La razón es muy sencilla. Al término del taller, lo que el docente se llevará no son capacidades pedagógicas sino solo nueva información sobre actividades didácticas interesantes. No está mal, contar con esa información es necesario, solo tenemos que reconocer que no le estamos dando la oportunidad de desarrollar las habilidades que necesita para utilizarlas como es debido. Aprenderme el manual de instrucciones para volar un avión no me vuelve un piloto ni un libro de recetas me convierte en chef.
Volvamos al principio. Estoy diseñando un taller para capacitar docentes en estrategias para desarrollar una de las competencias del área de ciencia y ambiente para niños de segundo grado: «Indaga, mediante métodos científicos, situaciones que pueden ser investigadas por la ciencia». Tengo un conjunto de actividades didácticas que están pintadas para enseñar eso de una manera activa y eficaz. Hasta ahí estamos bien. Ahora debo pensar en qué capacidades necesita desarrollar el docente para manejar ese tipo de metodologías, que son inductivas, que demandan pensar, que requieren interacción, que suponen poner en práctica el conocimiento, es decir, que van en sentido contrario a las formas expositivas y repetitivas de enseñanza a las que está habituada una gran cantidad de docentes.

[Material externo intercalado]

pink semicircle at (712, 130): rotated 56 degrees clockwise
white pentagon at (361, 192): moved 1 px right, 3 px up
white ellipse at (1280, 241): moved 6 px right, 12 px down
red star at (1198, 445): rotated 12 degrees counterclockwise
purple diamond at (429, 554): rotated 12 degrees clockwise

Todas las áreas del currículo de educación básica requieren el uso de metodologías activas e inductivas, por lo que todas las actividades didácticas recomendadas para desarrollar competencias lectoras, matemáticas, personales, etc. van a requerir del docente estas mismas habilidades.
En conclusión, el taller que debo diseñar y su secuela de acciones formativas complementarias deberán colocar en agenda, necesariamente, el desarrollo de esas competencias pedagógicas y no solo repertorios didácticos específicos. Más aún si ese diseño lo realizamos desde alguna de las tres instancias gubernamentales y estamos comprometiendo recursos públicos. Solo tengamos en cuenta que para desarrollar competencias no me basta hacer trabajos grupales y aplicar una que otra técnica participativa en dos o cinco días de taller. El reto de la planificación es mayor.
Dice Javier Murillo que hemos vivido mucho tiempo atrapados en la oposición entre conocimiento disciplinar y saber pedagógico, pero que son las competencias profesionales las llamadas a superar esa falsa dicotomía. En ese contexto, la didáctica por sí misma no puede lograrlo. Jan Amos Comenius afirmaba en el siglo XVII el poder intrínseco del método racionalmente fundado. Cuatro siglos después debería quedarnos claro que seguimos necesitando metodologías sólidas, pero sobre todo personas capaces de manejarlas con la empatía y racionalidad necesarias, más aun cuando lo que está en juego es la formación de otros seres humanos.